The Kaiser left for exile in Holland.
The military, unwilling to admit defeat,
still surrendered guns and planes.
No one told the people how bad things were.
A German corporal, recovering
after being gassed the month before,
a misfit whose life only made sense
in the trenches, blamed surrender
on socialists and revolutionaries,
treacherous tricksters; Germany
hadn’t really lost at all.
Comrades had regarded him as weird,
sat in a corner of the mess on his own,
didn’t care about leave or women,
received no letters or parcels from home.

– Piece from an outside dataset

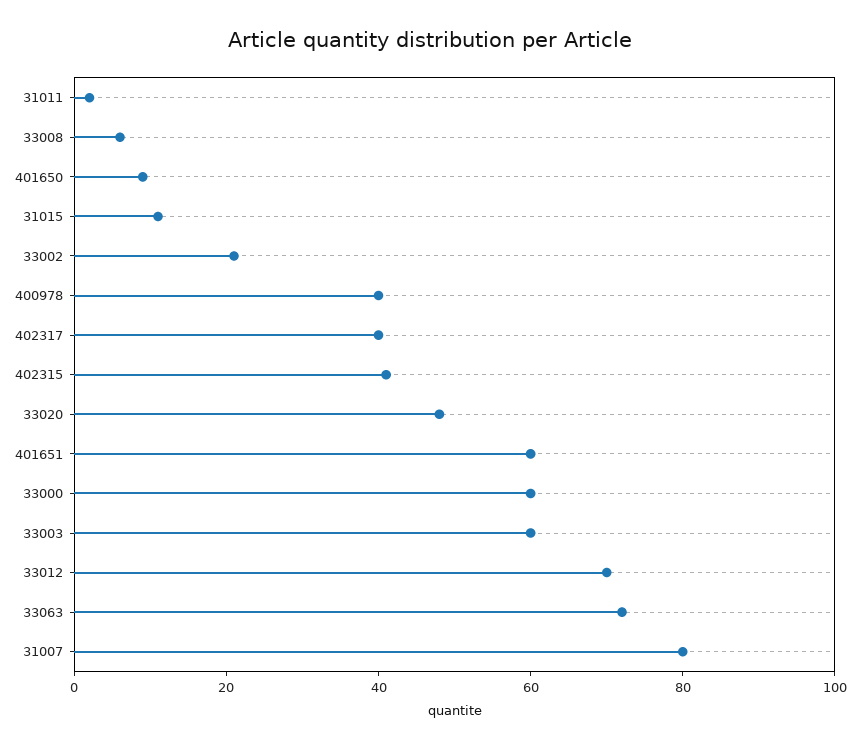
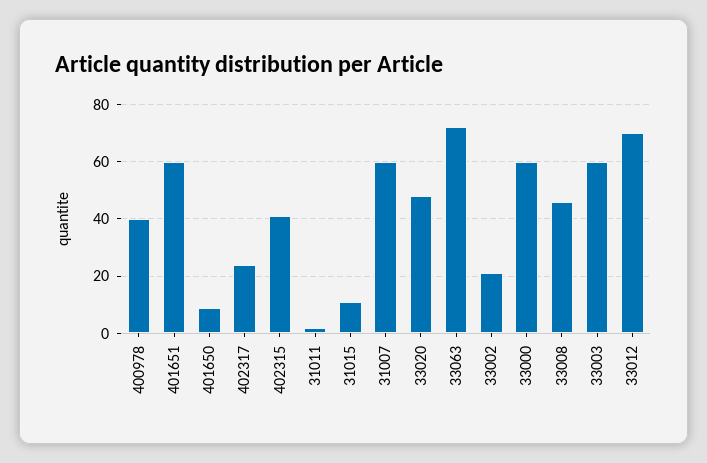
33008: 5 -> 45
402317: 40 -> 25
31007: 80 -> 60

The railway carriage, displayed in Paris,
returned to the forest where it remained.
When world war resumed, with swagger
and swastikas the corporal received France’s
surrender among the trees, in the same
compartment; the misfit’s moment of revenge.
Greg Freeman
Thu 24th Feb 2022 10:27
I post this poem again today, as my immediate response to the invasion of Ukraine by Vladimir Putin. It's to show that there is always some essentially inadequate leader somewhere, smarting from a permanent sense of inferiority, bent on rewriting history, regaining lost lands. To think that when the Soviet Union collapsed and surrounding nations regained their independence, someone called Francis Fukuyama wrote a book titled The End of History. But history's wheel is always turning. Fascists are fascists. Back then it was Hitler. Today it is Putin. Another misfit's moment of revenge.